Pencil/outliner - sketches in Natalie Hall's artstyle. She often constrains creatures to shapes, so they are bent in unnatural lines, but it was an extremely fun exercise and caused new ideas due to the constraints of the perceived box. I also added some shadows with brushpen, trying Andrew Mar's artstyle. I will attempt his artstyle more as it focuses on more complex lines with well-placed shadows, and might offer new insight into the design process.
Digital - Foxes, various poses.
Moodboard for previous sketches, early colour test on a chosen pose using Mike Corriero's colour swatch technique.
Took a creature from the pages of my sketchbook and developed its pose more than I normally would. Looking at its form, how its head looks from various angles.
Completed one pose in colour using the swatches again from earlier. Crow-headed Cerberus dog.
Picked another pose, began working on it - crow developing eyeballs around its neck.
Various digital sketches based on gathered ideas from my sketchbook. The wolf has dead/dying crows impaled on its spikes that would attack the player also.
Self-Reflection
- Tested: Mike Corriero, drybrush, ink-filled waterbrush, Natalie Hall, Andrew Mar.
- Getting more proficient with brushpens - can confidently test more artstyles with them now.
- Keep trying other artists' styles - possibly redraw a finalised creature in another artstyle to compare their overall effect.
- Try adding colour - look into Peter Han's style for brushpen and watercolour ideas.
- Use Feng Zhu's method for designing a few creatures (normal as according to design brief, more outrageous, completely own ideas).

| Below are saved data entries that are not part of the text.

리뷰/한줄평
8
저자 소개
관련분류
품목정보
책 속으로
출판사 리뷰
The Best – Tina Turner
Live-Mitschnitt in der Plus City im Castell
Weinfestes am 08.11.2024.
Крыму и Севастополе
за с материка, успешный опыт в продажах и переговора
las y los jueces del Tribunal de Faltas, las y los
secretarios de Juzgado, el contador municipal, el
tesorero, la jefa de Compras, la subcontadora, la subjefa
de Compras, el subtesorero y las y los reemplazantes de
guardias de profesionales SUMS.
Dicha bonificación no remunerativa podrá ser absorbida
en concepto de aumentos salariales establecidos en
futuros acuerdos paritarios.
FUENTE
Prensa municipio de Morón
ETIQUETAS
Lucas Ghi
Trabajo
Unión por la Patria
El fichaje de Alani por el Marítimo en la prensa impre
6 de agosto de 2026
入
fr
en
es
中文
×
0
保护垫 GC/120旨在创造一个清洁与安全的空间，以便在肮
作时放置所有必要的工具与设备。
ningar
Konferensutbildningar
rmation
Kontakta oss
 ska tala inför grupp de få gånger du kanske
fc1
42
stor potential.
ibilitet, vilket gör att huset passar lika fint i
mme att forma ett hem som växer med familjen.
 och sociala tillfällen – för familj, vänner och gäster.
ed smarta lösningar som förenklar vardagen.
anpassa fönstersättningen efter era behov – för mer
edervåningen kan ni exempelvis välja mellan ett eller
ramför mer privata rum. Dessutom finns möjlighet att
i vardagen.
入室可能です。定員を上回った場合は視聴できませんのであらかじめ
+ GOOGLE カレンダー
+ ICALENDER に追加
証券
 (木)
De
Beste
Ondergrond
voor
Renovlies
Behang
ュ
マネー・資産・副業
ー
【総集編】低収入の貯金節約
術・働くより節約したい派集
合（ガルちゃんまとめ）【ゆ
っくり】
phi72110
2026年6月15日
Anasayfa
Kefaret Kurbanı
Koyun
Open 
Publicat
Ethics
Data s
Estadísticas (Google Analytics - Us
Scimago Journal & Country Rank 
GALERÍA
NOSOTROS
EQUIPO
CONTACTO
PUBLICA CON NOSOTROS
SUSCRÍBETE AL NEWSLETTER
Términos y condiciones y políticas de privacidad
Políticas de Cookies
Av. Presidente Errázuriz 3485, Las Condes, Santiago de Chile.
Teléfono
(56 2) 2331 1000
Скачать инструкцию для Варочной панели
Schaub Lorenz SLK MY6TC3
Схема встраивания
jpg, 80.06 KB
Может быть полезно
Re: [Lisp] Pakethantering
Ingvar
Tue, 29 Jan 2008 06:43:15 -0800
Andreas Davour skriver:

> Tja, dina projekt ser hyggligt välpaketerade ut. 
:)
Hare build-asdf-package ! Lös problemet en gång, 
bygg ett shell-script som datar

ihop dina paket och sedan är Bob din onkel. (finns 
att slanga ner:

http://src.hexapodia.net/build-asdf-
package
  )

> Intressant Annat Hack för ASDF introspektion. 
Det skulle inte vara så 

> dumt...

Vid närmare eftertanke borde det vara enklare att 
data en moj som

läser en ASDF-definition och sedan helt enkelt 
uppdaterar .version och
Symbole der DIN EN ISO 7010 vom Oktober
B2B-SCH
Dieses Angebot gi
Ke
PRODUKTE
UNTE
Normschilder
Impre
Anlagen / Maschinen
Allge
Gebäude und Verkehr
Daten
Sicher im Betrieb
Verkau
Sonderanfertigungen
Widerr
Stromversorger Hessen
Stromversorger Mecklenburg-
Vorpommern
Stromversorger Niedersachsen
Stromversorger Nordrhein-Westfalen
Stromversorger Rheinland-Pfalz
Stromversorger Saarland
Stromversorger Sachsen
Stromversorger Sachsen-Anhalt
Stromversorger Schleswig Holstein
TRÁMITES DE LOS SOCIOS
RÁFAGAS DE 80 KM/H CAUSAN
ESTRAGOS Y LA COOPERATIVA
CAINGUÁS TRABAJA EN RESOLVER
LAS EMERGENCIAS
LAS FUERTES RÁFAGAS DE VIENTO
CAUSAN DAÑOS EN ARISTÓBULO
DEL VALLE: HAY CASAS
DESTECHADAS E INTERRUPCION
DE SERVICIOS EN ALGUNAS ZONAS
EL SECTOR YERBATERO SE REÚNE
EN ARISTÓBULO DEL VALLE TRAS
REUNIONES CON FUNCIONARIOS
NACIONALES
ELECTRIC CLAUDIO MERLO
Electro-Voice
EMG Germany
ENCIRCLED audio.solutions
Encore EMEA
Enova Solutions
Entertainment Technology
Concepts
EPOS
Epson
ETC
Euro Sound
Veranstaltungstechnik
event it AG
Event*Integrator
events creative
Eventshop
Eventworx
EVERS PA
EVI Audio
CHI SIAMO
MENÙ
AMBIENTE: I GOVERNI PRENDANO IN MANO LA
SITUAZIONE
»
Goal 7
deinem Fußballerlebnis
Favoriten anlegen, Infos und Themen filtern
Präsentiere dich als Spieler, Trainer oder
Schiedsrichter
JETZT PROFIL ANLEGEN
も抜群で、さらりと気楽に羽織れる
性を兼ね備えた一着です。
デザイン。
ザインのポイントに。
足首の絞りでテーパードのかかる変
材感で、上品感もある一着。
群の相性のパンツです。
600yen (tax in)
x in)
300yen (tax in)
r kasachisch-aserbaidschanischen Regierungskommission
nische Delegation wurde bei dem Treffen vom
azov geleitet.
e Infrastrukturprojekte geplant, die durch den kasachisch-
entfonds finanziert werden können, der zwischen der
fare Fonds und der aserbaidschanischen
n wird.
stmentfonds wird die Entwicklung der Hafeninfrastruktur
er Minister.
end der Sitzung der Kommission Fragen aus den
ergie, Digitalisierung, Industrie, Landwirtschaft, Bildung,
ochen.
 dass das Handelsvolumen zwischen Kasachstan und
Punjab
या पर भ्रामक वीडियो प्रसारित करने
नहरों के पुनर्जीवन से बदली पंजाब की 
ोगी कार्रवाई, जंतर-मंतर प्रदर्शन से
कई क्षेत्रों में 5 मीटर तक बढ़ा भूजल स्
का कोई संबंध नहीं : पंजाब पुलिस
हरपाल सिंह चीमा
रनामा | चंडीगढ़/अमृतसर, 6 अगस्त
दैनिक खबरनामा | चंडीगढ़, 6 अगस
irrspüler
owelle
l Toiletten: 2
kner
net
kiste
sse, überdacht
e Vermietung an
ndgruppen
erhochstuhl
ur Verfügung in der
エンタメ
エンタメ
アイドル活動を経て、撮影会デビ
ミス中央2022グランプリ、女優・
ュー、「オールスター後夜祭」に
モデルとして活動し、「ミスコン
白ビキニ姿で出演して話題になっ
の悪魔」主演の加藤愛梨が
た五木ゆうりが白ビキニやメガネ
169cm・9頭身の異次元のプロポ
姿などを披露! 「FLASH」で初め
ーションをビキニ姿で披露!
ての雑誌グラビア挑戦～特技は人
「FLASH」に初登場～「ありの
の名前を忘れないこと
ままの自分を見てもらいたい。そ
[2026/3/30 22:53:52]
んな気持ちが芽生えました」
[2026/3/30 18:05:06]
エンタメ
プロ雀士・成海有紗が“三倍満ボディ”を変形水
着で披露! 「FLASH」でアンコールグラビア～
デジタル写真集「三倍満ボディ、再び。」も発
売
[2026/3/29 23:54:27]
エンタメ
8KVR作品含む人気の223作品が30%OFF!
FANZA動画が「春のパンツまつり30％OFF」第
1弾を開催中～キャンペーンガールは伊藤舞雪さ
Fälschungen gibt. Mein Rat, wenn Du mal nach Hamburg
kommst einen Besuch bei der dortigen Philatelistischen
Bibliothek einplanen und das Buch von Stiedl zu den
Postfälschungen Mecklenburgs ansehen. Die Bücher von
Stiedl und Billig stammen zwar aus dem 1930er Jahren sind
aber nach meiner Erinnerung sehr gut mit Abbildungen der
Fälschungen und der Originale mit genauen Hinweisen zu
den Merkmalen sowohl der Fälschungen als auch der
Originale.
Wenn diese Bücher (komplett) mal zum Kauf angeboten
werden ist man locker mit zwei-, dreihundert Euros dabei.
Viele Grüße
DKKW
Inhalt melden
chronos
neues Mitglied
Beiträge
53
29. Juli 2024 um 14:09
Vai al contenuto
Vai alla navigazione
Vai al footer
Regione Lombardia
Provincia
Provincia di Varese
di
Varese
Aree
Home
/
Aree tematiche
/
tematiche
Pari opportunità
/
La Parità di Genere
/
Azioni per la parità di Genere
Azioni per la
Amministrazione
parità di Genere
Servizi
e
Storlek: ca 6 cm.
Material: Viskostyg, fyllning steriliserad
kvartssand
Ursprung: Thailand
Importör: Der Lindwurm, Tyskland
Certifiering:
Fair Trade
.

- Do seperate headshots for a couple of creatures, like the DmC artbook's design process.
I'm going to pick out at least ten creatures from my initial designs and illustrate them digitally, and possibly redo a few in various artstyles/mediums for comparison. I will also break apart each design to explain why they are as they are (within the perceived game lore, and my own design choices), and what I've learnt from each new design process.